- Interactive map of Obubra
- Obubra Location in Nigeria
- Coordinates: 6°05′0″N 8°20′0″E﻿ / ﻿6.08333°N 8.33333°E
- Country: Nigeria
- State: Cross River State

Government
- • Local Government Chairman: Hon.Kingsley Arikpo

Area
- • Total: 1,115 km^{2} (431 sq mi)

Population (2006)
- • Total: 172,444
- • Density: 154.7/km^{2} (400.6/sq mi)
- Time zone: UTC+1 (WAT)
- Postal code: 551
- Website: www.crossriverhub.com.ng/obubra

= Obubra =

Obubra is a town and Local Government Area (LGA) of Cross River State, Nigeria. The Ibrahim Babangida College of Agriculture is located in Obubra.

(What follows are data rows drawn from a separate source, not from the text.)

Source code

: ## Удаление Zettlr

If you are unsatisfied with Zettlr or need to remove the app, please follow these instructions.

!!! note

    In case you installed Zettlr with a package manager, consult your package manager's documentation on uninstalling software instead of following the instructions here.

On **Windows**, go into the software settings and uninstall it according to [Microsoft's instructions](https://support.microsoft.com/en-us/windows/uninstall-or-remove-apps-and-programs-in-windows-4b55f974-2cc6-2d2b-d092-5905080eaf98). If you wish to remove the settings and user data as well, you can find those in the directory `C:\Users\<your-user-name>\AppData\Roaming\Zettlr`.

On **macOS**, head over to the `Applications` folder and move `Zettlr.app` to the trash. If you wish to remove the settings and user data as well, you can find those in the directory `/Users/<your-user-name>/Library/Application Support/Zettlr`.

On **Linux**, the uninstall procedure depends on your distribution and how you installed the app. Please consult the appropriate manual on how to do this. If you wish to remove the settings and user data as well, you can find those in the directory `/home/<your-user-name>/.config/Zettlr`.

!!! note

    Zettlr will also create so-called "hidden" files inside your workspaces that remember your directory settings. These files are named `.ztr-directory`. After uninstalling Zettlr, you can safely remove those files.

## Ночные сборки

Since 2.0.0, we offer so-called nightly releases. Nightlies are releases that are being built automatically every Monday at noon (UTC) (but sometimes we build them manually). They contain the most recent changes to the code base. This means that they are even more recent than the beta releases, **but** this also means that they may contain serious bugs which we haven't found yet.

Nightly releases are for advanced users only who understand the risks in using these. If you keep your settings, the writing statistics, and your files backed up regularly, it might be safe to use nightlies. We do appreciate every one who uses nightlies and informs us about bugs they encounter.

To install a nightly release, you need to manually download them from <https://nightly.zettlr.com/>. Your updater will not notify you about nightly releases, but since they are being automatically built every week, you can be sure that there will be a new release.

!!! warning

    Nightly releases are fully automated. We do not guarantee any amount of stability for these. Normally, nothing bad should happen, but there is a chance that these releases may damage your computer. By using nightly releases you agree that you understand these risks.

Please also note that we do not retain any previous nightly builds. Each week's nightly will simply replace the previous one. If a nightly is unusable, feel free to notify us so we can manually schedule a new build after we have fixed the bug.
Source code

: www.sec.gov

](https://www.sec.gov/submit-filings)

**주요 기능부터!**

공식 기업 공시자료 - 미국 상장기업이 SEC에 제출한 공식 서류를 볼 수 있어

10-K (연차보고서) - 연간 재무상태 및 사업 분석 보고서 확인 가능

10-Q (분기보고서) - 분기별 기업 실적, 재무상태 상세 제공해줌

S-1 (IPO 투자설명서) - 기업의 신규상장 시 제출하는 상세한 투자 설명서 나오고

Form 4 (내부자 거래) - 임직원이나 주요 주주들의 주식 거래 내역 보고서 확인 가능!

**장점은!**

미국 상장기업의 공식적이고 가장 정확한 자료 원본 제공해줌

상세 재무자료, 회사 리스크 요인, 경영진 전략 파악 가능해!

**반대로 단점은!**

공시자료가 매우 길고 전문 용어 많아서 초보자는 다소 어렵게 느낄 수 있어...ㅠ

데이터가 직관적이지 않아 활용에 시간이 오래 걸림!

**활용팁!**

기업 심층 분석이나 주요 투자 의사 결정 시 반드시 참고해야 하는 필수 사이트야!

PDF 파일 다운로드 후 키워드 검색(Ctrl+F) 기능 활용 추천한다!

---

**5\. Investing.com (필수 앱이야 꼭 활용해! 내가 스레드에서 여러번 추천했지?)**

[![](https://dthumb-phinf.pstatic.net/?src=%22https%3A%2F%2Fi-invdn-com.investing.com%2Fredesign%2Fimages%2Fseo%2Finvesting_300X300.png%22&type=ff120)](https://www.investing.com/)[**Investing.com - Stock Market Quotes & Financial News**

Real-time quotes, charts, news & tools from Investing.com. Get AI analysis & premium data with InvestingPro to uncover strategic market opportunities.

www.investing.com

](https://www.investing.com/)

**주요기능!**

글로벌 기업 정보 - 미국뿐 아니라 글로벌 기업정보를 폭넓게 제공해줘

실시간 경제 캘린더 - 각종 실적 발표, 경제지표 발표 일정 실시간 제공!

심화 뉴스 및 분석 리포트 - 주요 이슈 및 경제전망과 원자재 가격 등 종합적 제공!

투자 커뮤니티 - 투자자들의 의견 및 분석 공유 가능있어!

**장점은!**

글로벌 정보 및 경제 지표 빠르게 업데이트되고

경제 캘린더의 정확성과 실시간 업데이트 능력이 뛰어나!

The National Youth Service Corps, Cross River State Orientation Camp is situated in Obubra town.

The word Obubra is derived from 'Ubibira or Ubira', the name of Obubra main village at the bank of the Cross river. Obubra however, was used to represent an administrative unit under the British colonial empire in the late 19th century. The exact history of the signed treaties of Community heads and the representatives of the British empire are in antiquity.

It covered areas bounded by Abakaliki and Ikom to the North, and Afikpo and Calabar to the South. This meant that its jurisdiction extended from parts of present-day Biase and Akamkpa local government areas through Abi, Yakurr and Etung to parts of Ikom and Ogoja local government areas.

Presently Obubra Local Government Area has eleven Council wards of Ababene, Ofat, Ofodua, Ovonum, Apiapum, Iyamoyong, Ochon, Obubra Urban, Ofumbongha/Yala, Osopong I and Osopong II.

Most of the communities emerged as settlements of intercommunal wars. The lines of friction which had existed from ancestral origin are heated up and the people divided by their political elites who disagree to agree on a common political leadership or a channel for socioeconomic development of Obubra Urban, wherein lies the headquarters, and then spread to all communities. Obubra has 98 villages some of which include; Obubra Village, Ogada, Owakande, Imabana Itamtet, Apiapum, Yala, Iyamoyong, Ohana, Ochon, Isabang, Ovunom, Ofodua, Ofat, Ababene, Oderegha, Okorogbana, Onyedama, Ebo, and Iko, Ogurude, Ofonmana, Ogurokpon, Okimbongha, Ofonagama, Omene, Ofonamma, Ofonekom, Appiapumtet, Idoru 1 and 2, Ijutum, Eja, Ijagha Orangha, Aragharagha, Ogamina, the list continuous.

It has an area of 1,115 km^{2} and a population of 172,444 at the 2006 census. St. Francis Xavier Parish, which today has given birth to five (5) other parishes, was originally founded in 1965. However, the first Holy Mass was celebrated in 1961, as missionaries visited to source for land for a Secondary school (St Brendan's) later located at Iyamoyong, about 15 kilometers away.

The postal code of the area is 551.

==Climate==
In Obubra, the dry season is hot, humid, and partially cloudy, while the wet season is warm, stuffy, and cloudy.  Throughout the year, the average temperature fluctuates between 67 °F and 89 °F, rarely falling below 60 °F or rising above 92 °F.

==Geography and economy==
Obubra LGA has an average temperature of 25 degrees Celsius or 77 degrees Fahrenheit and covers an area of 1,115 square kilometres or 431 square miles.  The LGA has an average humidity level of 70% and is heavily forested.  There are two main seasons in the LGA: the dry season and the rainy season. The rainy season is typically marked by persistent, heavy rain.

In Obubra LGA, a variety of economic pursuits, including fishing and logging, are highly popular.  Obubra LGA is a thriving agricultural region that is well-known for growing a variety of commodities, including rice and oil palm.  The residents of Obubra LGA also work in crafts, hunting, and wood carving, among other significant professions.